POVOAMENTO DOS ESTADOS UNIDOS
O professor e historiador brasileiro
Leandro Karnal (1963-) é especialista em História da América e das Religiões.
No texto a seguir, ele apresenta as características das populações que povoaram
a América do Norte.
“O processo de êxodo rural na Inglaterra
acentuava-se no decorrer do século XVII e inundava as cidades inglesas de
homens sem recursos. A ideia de uma terra fértil e abundante, um mundo imenso e
a possibilidade de enriquecer a todos era um poderoso ímã sobre essas massas.
Naturalmente, as autoridades inglesas
também viam com simpatia a ida desses elementos para lugares distantes. A colônia
serviria, assim, como receptáculo de tudo o que a metrópole não desejasse (a
ideia de que para a América do Norte dirigiu-se um grupo seleto de colonos
altamente instruídos e com capitais abundantes é, como se vê, uma generalização
incorreta).
A própria Companhia de Londres declarara,
em 1624, que seu objetivo era: ‘a remoção da sobrecarga de pessoas
necessitadas, material ou combustível para perigosas insurreições e assim
deixar ficar maior fartura para sustentar os que ficam no país’. Ao contrário
de Portugal, nação de pequena população, a Inglaterra já vivia problemas com
seu crescimento demográfico no momento do início da colonização dos Estados
Unidos.
Portugal sofreu imensamente com o envio dos
contingentes de homens para o além-mar. A Inglaterra faria da colonização um
meio de descarregar no Novo Mundo tudo o que não fosse mais desejável no Velho.
Mas a ideias de ‘colônias de povoamento’ parece sobreviver a tudo [...].
Em 1620, a Companhia de Londres trazia cem
órfãos para a Virgínia. Da mesma maneira, mulheres eram transportadas para
serem leiloadas no Novo Mundo. É natural concluir que essas mulheres, dispostas
a atravessar o oceano e serem vendidas na América como esposas, não eram
integrantes da aristocracia intelectual ou financeira da Inglaterra.” (KARNAL,
Leandro. História dos Estados Unidos: das origens ao século XXI. 3. ed.
São Paulo: Contexto, 2008. p. 44-45.)
4. A
gênese da cidadania americana
Durante
boa parte do século XVII, a Inglaterra esteve envolvida em guerras civis, em
disputas entre o Parlamento e o rei e em conflitos na Europa. Isso de certa
forma impediu que o país exercesse um controle mercantilista mais rígido sobre
suas colônias. Só que, mesmo ocupada em resolver tantos problemas, a Coroa
inglesa não deixou de arregimentar colonos para o empreendimento de povoar e
explorar as novas terras na América. E, com o firme objetivo de atraí-los,
chegou a conceder-lhes o direito de se reunir em assembleias e de votar suas
próprias leis e impostos.

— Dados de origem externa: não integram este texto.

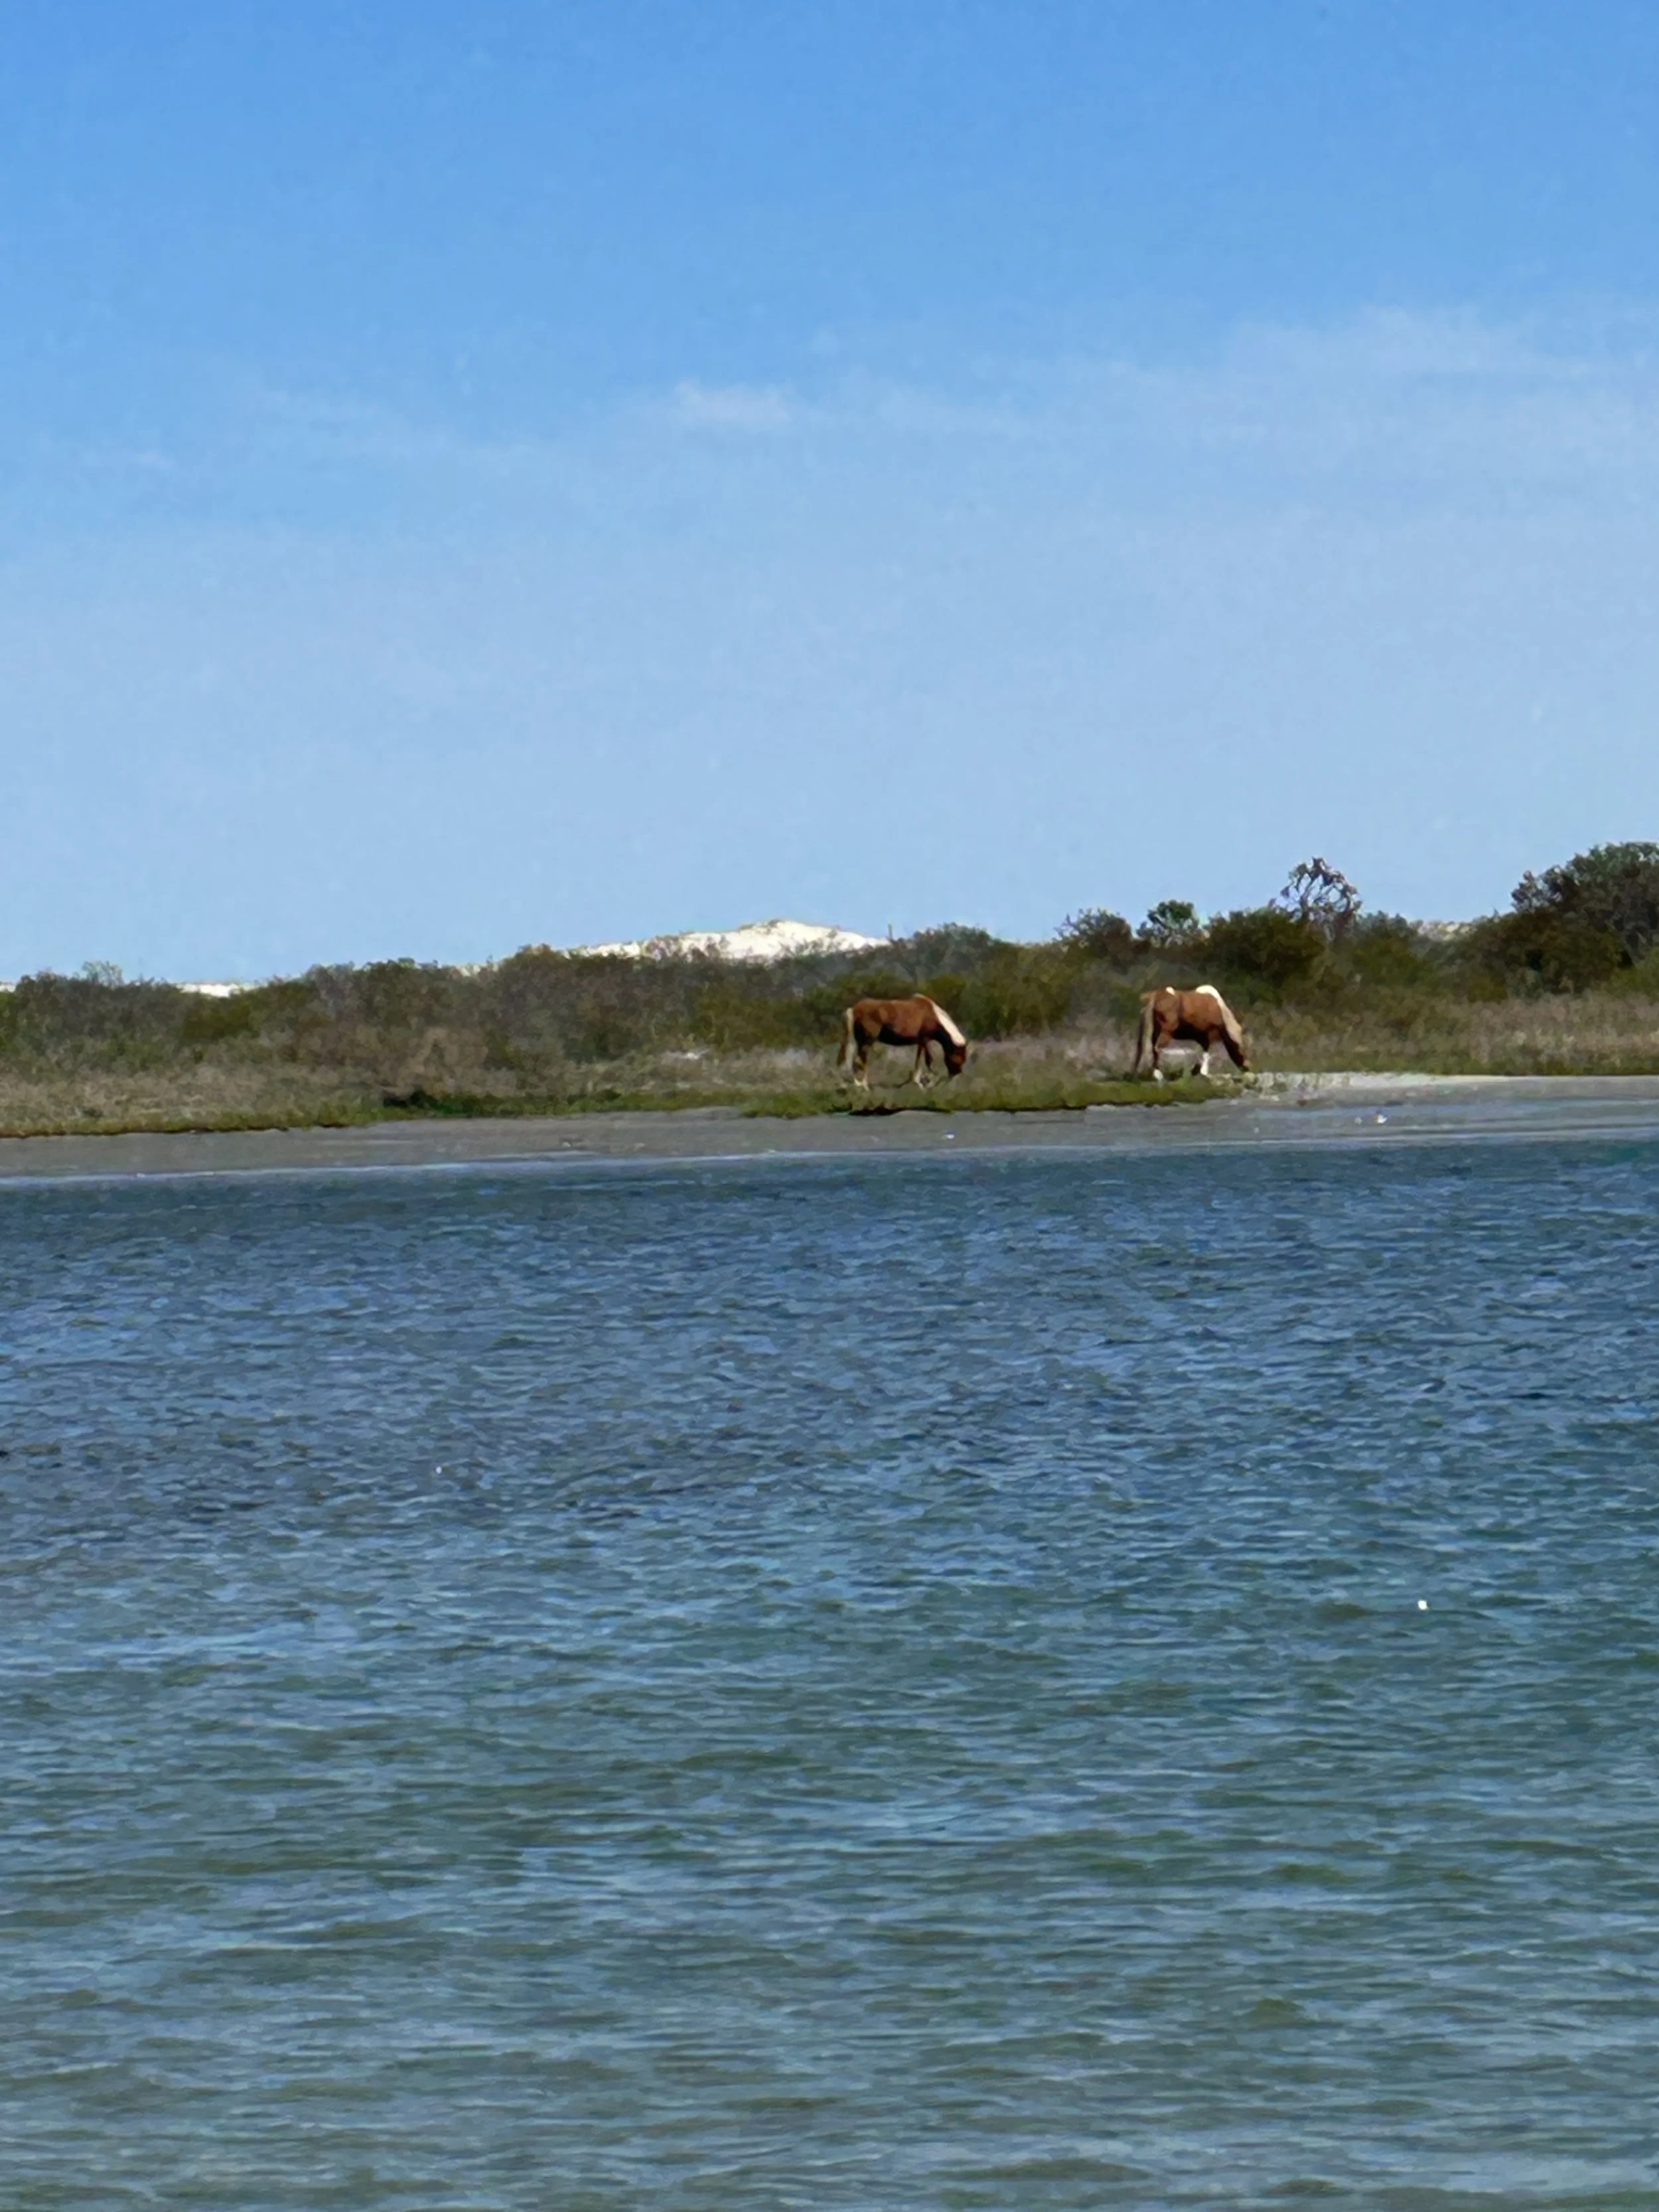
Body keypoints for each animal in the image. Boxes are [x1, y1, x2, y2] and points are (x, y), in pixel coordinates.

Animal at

A essas circunstâncias favoráveis acabaram se somando
as características peculiares dos colonos interessados em deixar a Inglaterra.
Muitos
deles eram adeptos de segmentos religiosos – como os puritanos e os quakers –,
que viviam em “rota de colisão” com o anglicanismo que era a religião oficial
da metrópole. Por isso, quase sempre suas decisões divergiam das determinações do
governo inglês.
Ao
chegar à nova terra, essas pessoas estabeleceram formas de poder político
coerentes com suas concepções e experiências.
Dessa
iniciativa, surgiu a prática do autogoverno (self-government).
O
governador de cada colônia geralmente era nomeado pelo rei, mas havia também,
como órgão de poder, uma assembleia de representantes eleitos pelos próprios
colonos. As assembleias desempenhavam funções legislativas e deliberativas.
Embora o governador detivesse o poder de veto, com o tempo os colonos impuseram
uma tradição de respeito às decisões da assembleia.
Conseguiram
essa vitória usando como meio de pressão a recusa em aprovar novos impostos ou em
votar iniciativas do governador.
Durante
certo tempo, os colonos de algumas colônias da Nova Inglaterra chegaram a eleger
seus governadores, além dos delegados que integravam as assembleias. Essa
experiência, totalmente nova em um mundo regido por monarcas e poderes
absolutistas, seria decisiva para a formação da concepção moderna de cidadania.